Web page revision data:
□ □ □ □ □

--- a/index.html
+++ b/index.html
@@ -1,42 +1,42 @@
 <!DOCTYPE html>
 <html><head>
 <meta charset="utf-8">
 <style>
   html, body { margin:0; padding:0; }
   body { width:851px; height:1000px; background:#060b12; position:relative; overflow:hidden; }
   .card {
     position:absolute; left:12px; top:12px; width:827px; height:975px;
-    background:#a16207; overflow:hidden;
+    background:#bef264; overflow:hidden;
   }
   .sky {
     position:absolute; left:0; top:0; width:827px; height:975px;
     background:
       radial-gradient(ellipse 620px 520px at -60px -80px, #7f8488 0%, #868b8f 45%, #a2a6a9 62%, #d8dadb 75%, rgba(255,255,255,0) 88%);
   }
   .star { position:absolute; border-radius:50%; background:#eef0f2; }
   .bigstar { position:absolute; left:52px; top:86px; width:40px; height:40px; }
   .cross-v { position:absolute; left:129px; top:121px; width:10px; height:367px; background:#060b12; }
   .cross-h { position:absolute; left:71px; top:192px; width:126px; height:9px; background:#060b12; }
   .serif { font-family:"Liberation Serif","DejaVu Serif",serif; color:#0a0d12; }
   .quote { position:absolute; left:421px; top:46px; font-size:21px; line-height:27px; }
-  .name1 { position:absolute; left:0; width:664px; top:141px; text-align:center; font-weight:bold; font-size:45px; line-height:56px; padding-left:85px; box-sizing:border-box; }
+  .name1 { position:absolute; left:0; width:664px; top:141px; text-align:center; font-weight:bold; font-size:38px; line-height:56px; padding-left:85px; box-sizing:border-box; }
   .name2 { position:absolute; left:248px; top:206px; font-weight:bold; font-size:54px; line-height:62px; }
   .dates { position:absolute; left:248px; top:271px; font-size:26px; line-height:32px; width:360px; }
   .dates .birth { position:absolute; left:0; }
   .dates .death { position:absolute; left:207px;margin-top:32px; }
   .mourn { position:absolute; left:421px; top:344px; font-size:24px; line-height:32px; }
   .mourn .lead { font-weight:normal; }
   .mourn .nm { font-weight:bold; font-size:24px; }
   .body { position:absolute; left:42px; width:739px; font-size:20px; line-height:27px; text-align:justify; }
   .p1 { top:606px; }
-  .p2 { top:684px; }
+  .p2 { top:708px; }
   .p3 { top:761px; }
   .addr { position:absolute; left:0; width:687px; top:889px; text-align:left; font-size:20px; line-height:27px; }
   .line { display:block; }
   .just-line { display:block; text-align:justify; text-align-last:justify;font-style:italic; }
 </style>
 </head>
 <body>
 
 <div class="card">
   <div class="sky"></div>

□ □ □ □ □

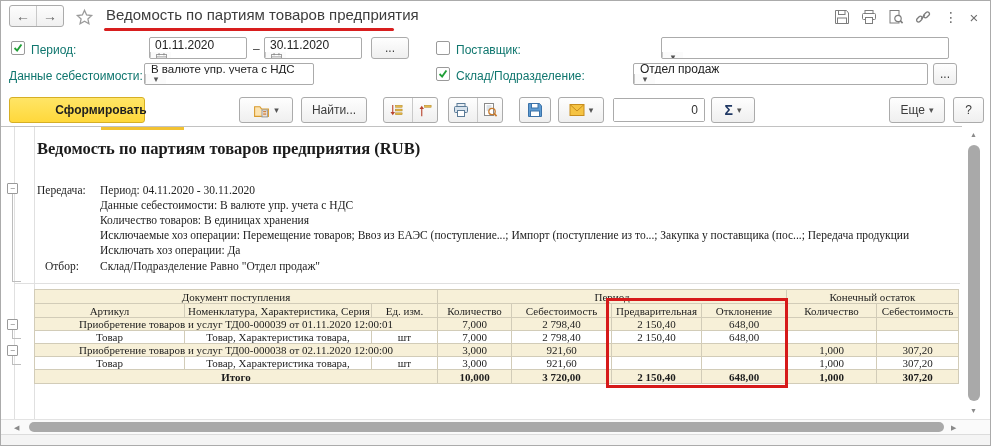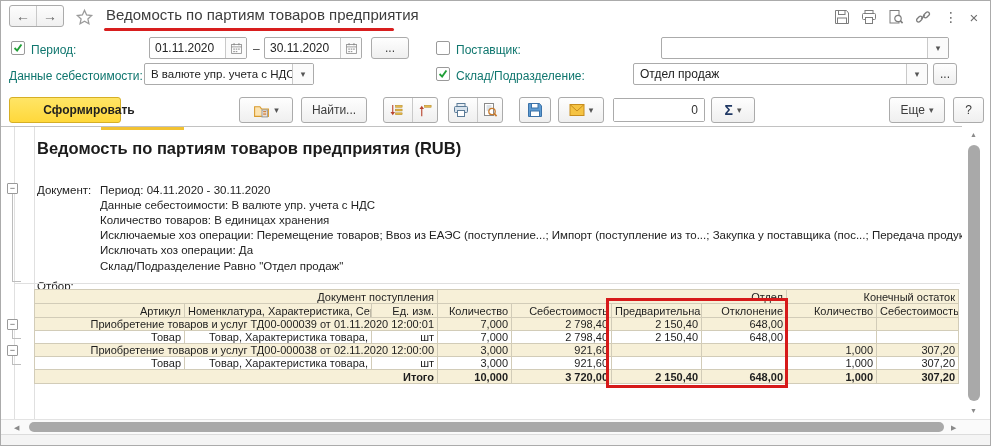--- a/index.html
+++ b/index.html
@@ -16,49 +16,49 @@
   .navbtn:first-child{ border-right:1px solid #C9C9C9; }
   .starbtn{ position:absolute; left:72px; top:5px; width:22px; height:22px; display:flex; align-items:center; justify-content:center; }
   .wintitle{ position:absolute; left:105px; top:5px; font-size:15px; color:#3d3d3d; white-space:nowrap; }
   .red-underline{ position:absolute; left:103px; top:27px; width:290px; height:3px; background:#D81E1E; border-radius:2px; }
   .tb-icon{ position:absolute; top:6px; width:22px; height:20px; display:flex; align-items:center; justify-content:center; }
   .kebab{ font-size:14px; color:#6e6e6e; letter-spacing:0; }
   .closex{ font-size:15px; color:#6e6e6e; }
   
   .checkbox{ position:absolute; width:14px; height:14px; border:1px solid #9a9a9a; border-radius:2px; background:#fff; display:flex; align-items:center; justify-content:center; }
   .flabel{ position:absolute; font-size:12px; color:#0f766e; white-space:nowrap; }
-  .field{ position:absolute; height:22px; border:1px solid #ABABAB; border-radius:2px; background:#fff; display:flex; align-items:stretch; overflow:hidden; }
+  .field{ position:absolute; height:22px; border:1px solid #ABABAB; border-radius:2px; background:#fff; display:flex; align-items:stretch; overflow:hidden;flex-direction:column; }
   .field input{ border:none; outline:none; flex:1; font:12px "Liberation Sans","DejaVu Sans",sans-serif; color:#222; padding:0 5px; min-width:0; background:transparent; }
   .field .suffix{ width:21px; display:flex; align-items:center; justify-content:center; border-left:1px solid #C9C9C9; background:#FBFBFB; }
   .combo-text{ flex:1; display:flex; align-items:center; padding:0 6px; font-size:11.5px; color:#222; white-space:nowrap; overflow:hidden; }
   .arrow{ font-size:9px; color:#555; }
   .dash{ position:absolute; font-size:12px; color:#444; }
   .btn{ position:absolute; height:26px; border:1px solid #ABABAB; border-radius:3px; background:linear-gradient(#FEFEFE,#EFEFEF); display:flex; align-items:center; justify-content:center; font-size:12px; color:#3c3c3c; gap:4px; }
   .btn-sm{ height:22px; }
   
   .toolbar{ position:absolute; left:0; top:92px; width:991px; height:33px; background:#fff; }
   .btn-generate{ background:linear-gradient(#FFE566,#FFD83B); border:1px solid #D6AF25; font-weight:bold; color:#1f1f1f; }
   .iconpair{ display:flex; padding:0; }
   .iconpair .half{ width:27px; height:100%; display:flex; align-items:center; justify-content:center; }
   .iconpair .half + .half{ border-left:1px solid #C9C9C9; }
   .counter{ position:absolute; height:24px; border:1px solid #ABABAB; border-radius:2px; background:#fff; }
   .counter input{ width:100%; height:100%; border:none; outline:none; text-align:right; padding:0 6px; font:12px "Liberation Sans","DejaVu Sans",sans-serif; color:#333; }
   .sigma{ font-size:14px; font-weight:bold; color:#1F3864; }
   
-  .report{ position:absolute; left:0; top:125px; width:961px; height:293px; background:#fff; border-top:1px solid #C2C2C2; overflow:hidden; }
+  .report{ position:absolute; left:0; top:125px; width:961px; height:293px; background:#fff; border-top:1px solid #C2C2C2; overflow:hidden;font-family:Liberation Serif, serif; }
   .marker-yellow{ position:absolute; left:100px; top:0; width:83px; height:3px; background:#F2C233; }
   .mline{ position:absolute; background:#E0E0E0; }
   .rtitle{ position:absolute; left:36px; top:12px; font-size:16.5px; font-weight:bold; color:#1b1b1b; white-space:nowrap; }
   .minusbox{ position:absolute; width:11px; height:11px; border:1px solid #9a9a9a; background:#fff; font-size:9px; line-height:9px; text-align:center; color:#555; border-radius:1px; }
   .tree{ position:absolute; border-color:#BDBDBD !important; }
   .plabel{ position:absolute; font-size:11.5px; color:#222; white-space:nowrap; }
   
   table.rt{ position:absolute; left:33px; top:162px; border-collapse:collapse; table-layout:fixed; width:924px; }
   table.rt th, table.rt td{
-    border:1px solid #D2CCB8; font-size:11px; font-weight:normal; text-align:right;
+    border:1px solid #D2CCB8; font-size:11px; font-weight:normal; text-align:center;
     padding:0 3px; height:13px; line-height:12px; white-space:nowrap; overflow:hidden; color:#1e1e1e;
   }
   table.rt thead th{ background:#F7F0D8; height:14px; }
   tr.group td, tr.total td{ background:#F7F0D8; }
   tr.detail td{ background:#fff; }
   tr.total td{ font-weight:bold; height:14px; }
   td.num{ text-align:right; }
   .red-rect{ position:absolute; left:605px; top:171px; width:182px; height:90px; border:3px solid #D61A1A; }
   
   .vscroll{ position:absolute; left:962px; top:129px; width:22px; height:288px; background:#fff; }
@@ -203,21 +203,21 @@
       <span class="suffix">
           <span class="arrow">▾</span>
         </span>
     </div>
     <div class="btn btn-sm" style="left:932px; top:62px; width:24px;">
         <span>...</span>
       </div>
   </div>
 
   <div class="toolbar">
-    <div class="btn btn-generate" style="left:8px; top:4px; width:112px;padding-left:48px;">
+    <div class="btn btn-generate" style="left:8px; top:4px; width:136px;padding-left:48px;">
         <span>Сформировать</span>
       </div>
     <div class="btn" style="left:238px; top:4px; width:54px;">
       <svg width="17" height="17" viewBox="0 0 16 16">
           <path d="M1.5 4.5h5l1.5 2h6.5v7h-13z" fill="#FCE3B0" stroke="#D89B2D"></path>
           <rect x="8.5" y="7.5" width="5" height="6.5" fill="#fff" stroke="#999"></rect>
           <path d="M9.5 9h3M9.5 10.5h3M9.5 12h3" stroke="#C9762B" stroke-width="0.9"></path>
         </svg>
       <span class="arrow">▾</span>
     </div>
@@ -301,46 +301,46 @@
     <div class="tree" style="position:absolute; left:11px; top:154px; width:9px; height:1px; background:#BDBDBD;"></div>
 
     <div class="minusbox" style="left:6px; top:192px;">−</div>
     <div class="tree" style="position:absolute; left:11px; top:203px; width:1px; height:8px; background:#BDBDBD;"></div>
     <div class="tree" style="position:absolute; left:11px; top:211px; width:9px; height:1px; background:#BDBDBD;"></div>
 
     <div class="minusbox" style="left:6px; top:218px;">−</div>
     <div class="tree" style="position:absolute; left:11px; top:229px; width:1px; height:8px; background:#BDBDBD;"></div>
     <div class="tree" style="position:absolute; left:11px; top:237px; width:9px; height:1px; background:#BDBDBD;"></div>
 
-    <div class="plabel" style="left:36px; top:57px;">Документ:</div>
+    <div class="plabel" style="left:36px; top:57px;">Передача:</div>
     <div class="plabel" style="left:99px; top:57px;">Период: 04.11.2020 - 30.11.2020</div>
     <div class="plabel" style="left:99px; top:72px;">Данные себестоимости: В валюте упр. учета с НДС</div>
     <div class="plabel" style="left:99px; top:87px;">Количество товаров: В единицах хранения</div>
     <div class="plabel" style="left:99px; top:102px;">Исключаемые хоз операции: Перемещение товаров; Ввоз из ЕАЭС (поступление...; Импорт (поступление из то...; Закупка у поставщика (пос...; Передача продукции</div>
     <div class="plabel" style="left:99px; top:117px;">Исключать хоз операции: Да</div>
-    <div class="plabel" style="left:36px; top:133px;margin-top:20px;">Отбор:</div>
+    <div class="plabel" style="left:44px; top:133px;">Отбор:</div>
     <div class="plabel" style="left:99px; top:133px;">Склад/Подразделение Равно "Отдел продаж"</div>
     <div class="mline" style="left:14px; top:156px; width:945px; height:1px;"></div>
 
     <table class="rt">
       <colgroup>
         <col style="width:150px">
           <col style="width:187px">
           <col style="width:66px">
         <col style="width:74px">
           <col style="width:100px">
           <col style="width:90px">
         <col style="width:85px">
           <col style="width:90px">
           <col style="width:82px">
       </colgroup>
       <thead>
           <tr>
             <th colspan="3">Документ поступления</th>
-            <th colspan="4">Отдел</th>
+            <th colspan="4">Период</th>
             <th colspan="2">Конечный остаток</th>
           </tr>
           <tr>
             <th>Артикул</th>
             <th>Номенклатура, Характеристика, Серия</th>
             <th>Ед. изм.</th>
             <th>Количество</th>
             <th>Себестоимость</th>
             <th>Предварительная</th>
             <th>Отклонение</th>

□ □ □ □ □

> TASK BRIEF
Using the entries above, find all lines with "generate". Copy them.

> RESPONSE TO THIS TASK
   .btn-generate{ background:linear-gradient(#FFE566,#FFD83B); border:1px solid #D6AF25; font-weight:bold; color:#1f1f1f; }
-    <div class="btn btn-generate" style="left:8px; top:4px; width:112px;padding-left:48px;">
+    <div class="btn btn-generate" style="left:8px; top:4px; width:136px;padding-left:48px;">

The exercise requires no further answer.